Saturday, October 27, 2012

the ego fears, but the spirit burns


the word 'love' has been cheapened for many years through its ubiquitous use in advertising and hyperbole.  i recall a wonderful scene in the movie, Roxanne, that has stuck with me through the years, in which the idea is presented:  how can we use the word love for a person, when people use it every day to describe their favorite detergent, a candy bar,  a new dress?


still from Roxanne.  Steve Martin ponders his words



at the same time as its use has become frivolous, the word still feels loaded like a gun -- with implications, complications, expiations, permutations, expectations.  how can i use this heavy word to describe my feelings when what i really feel is that i am graced by love in the same way as if a hummingbird would alight on my outstretched hand?  it is a live thing, untamed, beautiful, not mine to keep.  it might choose to leave at any time in search of brighter flowers or wider vistas.  i love people as i love that hummingbird, with a grateful and open heart; humbled and ecstatic at the same time.




this word, this love thing, usually to be taken as a sign of a contract, a commitment to conformity or steadiness -- now feels to me as elusive as that bird, or a wild deer.  only by keeping very still might that beauty approach me, and only with caution may it stay with me a while.

this is why i do not use that most overused phrase very often.  i dare not risk scaring off what is most precious to me.  love is that iridescent bird, the stag in the woods, and i the privileged one who waits for its approach, who is is grateful to be allowed  near its free spirit.

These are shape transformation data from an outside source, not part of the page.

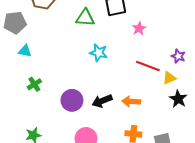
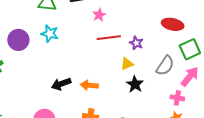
cyan star: (99, 53) -> (50, 34), moved
red line: (148, 66) -> (109, 38), moved, turned -30
purple circle: (72, 100) -> (18, 40), moved

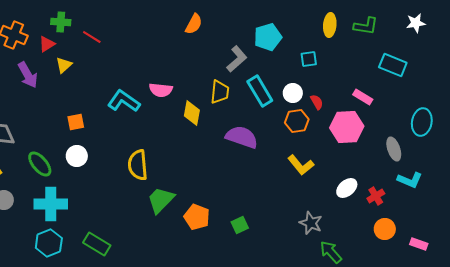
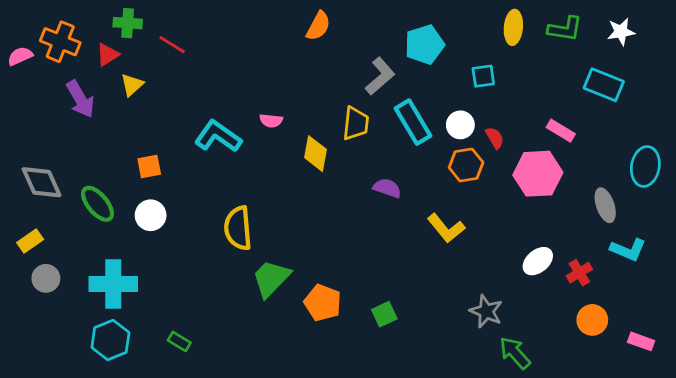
white star: (416, 23) -> (621, 32), moved
pink semicircle: (161, 90) -> (271, 121), size x0.7
purple semicircle: (242, 137) -> (387, 188), size x0.6
green ellipse: (40, 164) -> (98, 204), moved
yellow L-shape: (301, 165) -> (446, 228), moved
green rectangle: (97, 244) -> (179, 341), size x0.6

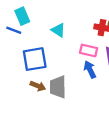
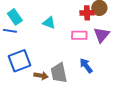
blue square: (35, 59) -> (20, 61), moved
blue arrow: (90, 69) -> (86, 66), moved

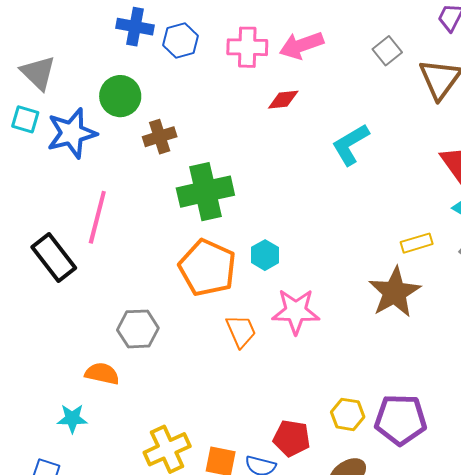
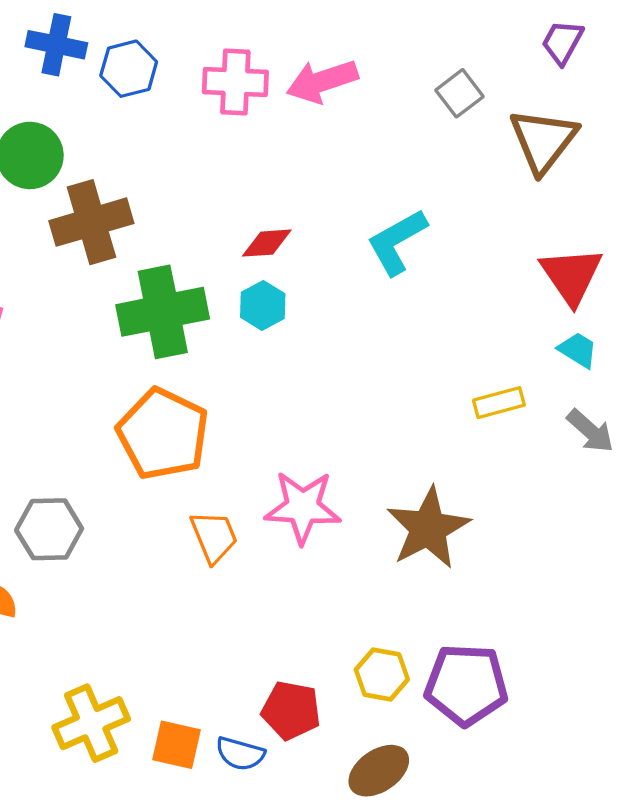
red diamond: (283, 100) -> (267, 243), moved
brown cross: (160, 137) -> (91, 222), size x1.5
cyan hexagon: (265, 255) -> (263, 305), moved
brown star: (395, 292) -> (428, 528), moved

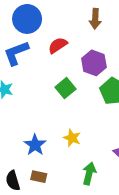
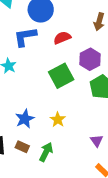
green square: (66, 88) -> (61, 76), size x1.4
green arrow: (89, 173) -> (46, 152), moved

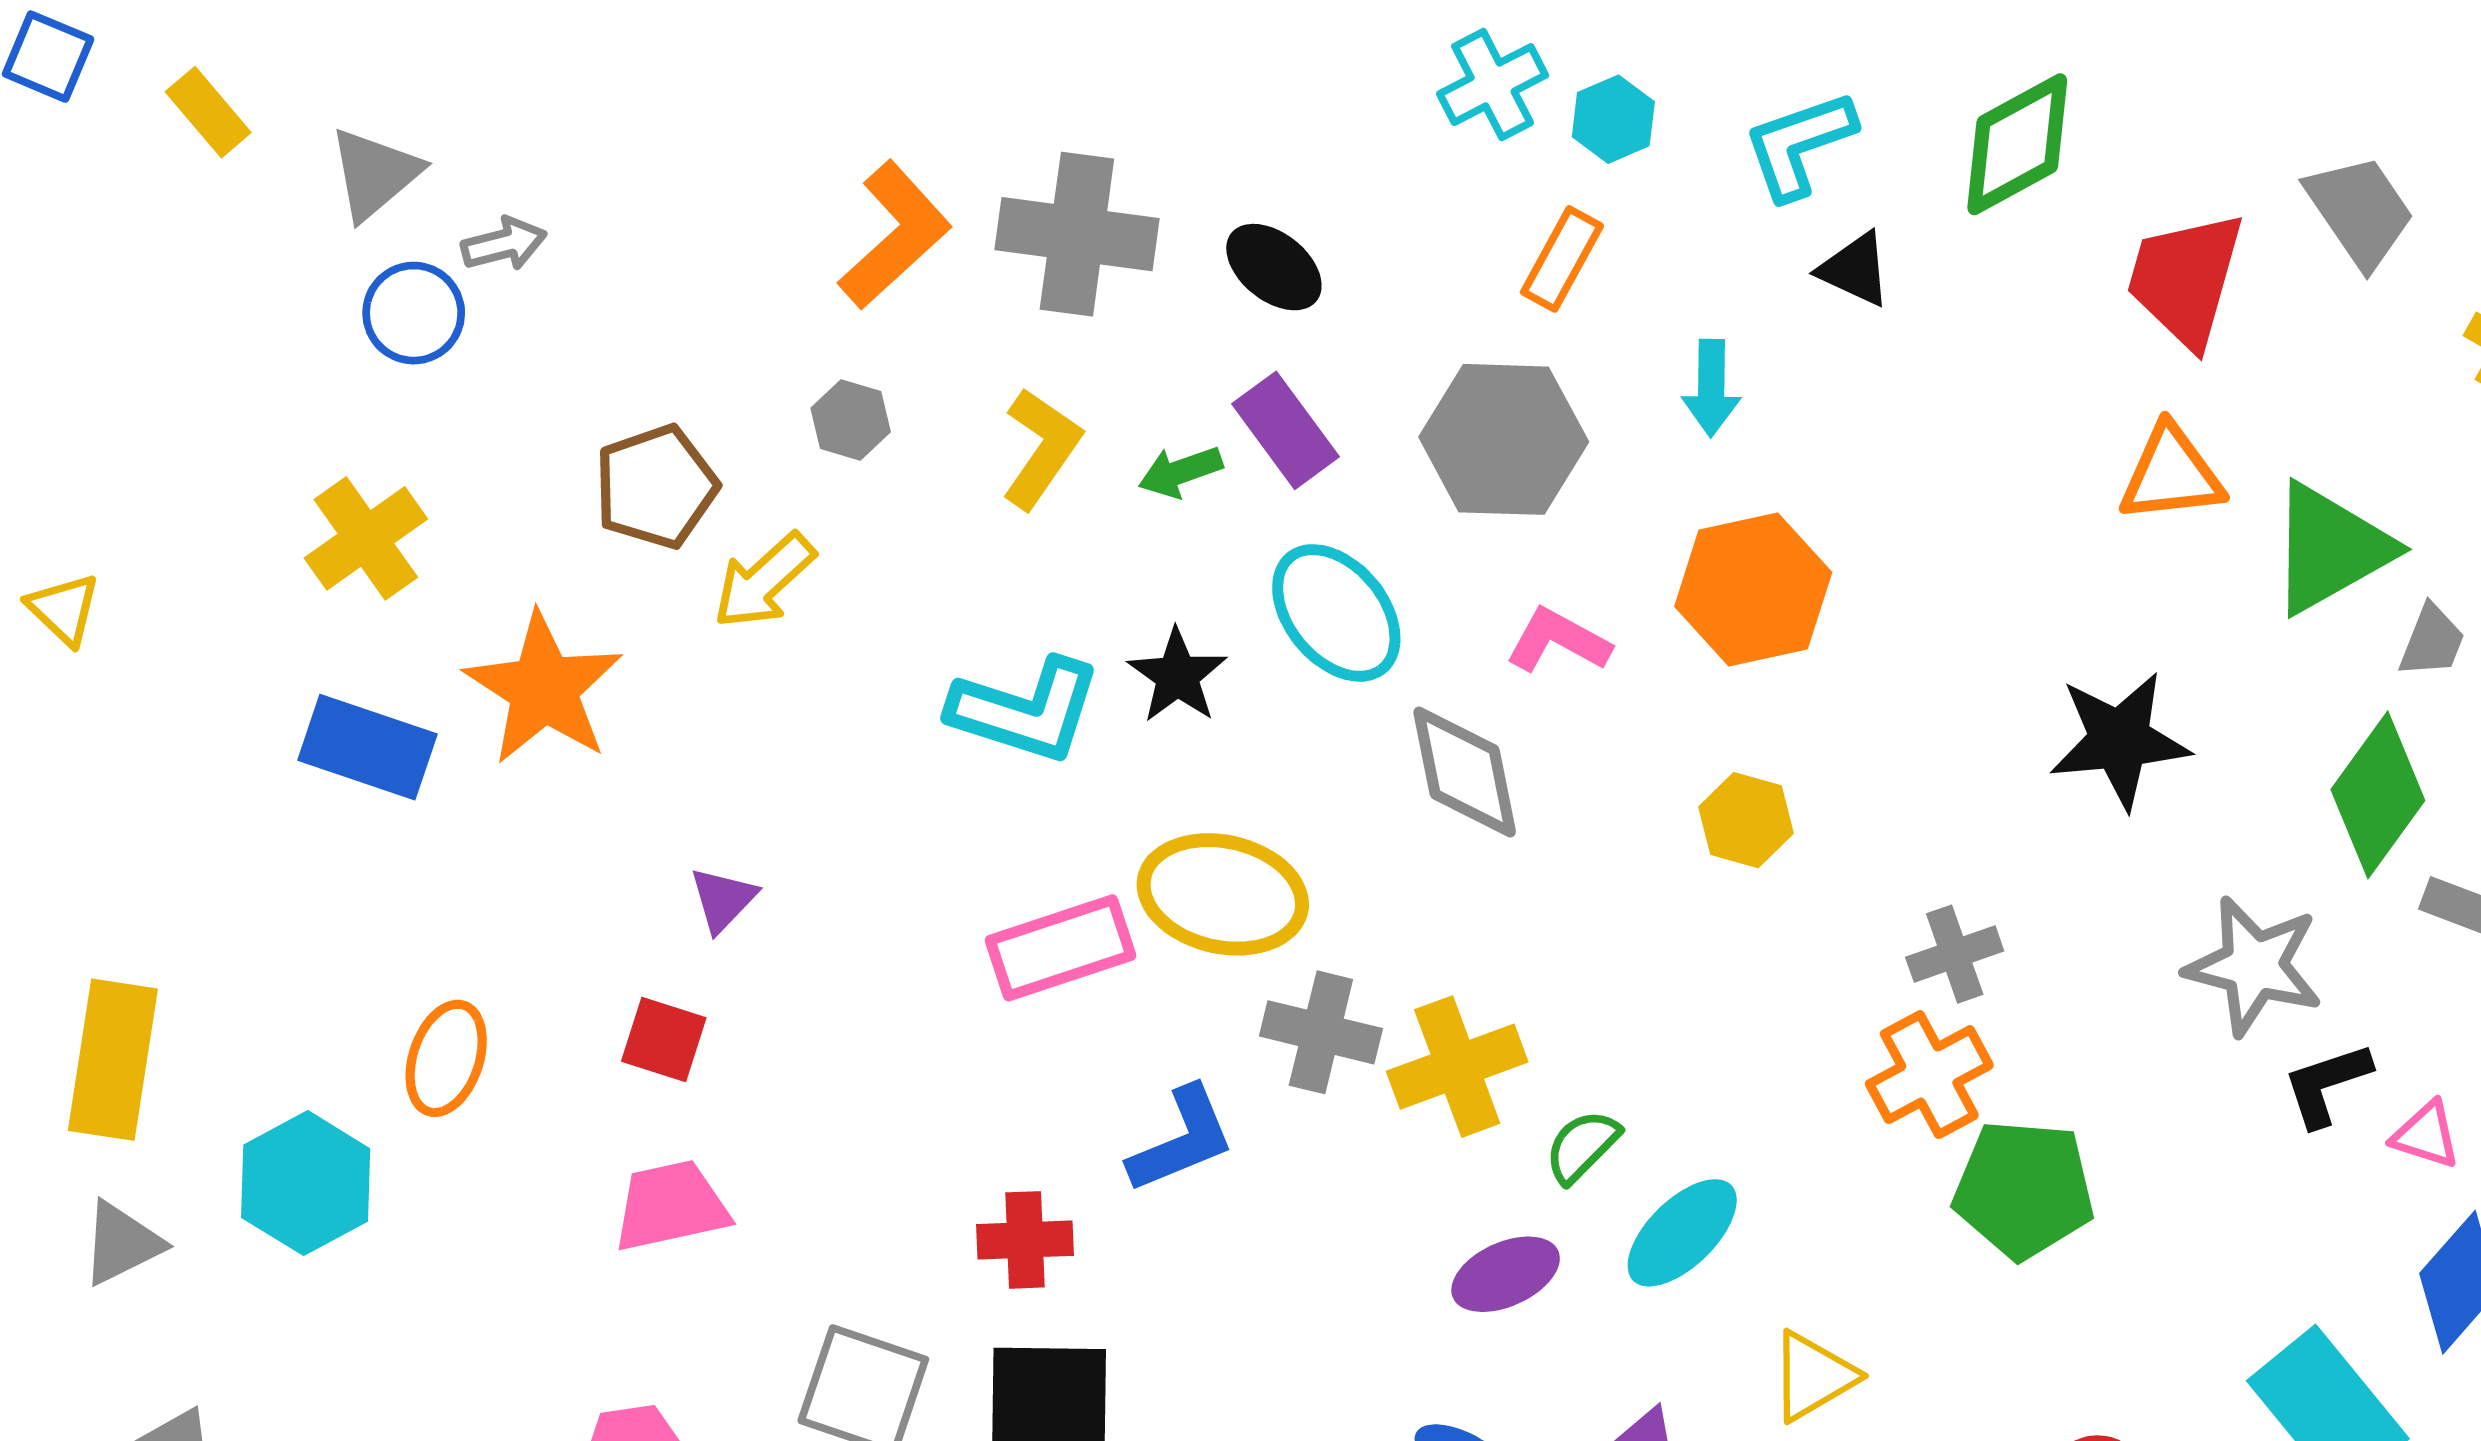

and on the other hand, consider passion:

the strange coexistence of the tender and tentative heart with the enthusiastically carnal body is an enigmatic puzzle.  something mysterious occurs as we grapple in bed, as if another force beyond us awakens and roars to life;  a voracious energy that wants to consume and be consumed simultaneously.  perhaps the goal is to merge, to abandon all division of male and female, giving and receiving, and simply to exist for precious moments in a glorious riot of pleasure.